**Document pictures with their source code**
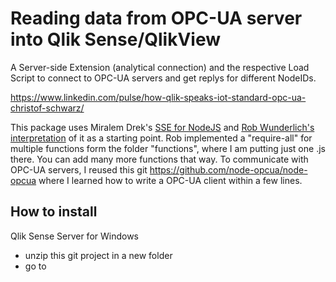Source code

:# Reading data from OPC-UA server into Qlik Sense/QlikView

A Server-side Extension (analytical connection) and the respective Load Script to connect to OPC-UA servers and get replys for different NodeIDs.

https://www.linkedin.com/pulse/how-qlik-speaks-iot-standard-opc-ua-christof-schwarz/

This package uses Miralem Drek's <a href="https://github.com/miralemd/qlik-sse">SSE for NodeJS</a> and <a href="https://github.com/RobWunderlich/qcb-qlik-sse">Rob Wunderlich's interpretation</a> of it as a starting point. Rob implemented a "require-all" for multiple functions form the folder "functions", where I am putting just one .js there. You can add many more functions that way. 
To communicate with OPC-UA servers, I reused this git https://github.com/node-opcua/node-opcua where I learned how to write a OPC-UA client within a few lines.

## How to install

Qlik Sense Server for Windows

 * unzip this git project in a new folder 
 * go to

**PROBLEM DESCRIPTION**
Can you turn all of the lines above into a Markdown table with columns named "Row" and "Line text", numbering each row and skipping blank lines? Leave the pictures out of the table.

**SOLVED EXERCISE**
| Row | Line text |
|---|---|
| 1 | Source code |
| 2 | :# Reading data from OPC-UA server into Qlik Sense/QlikView |
| 3 | A Server-side Extension (analytical connection) and the respective Load Script to connect to OPC-UA servers and get replys for different NodeIDs. |
| 4 | https://www.linkedin.com/pulse/how-qlik-speaks-iot-standard-opc-ua-christof-schwarz/ |
| 5 | This package uses Miralem Drek's <a href="https://github.com/miralemd/qlik-sse">SSE for NodeJS</a> and <a href="https://github.com/RobWunderlich/qcb-qlik-sse">Rob Wunderlich's interpretation</a> of it as a starting point. Rob implemented a "require-all" for multiple functions form the folder "functions", where I am putting just one .js there. You can add many more functions that way.  |
| 6 | To communicate with OPC-UA servers, I reused this git https://github.com/node-opcua/node-opcua where I learned how to write a OPC-UA client within a few lines. |
| 7 | ## How to install |
| 8 | Qlik Sense Server for Windows |
| 9 |  * unzip this git project in a new folder  |
| 10 |  * go to |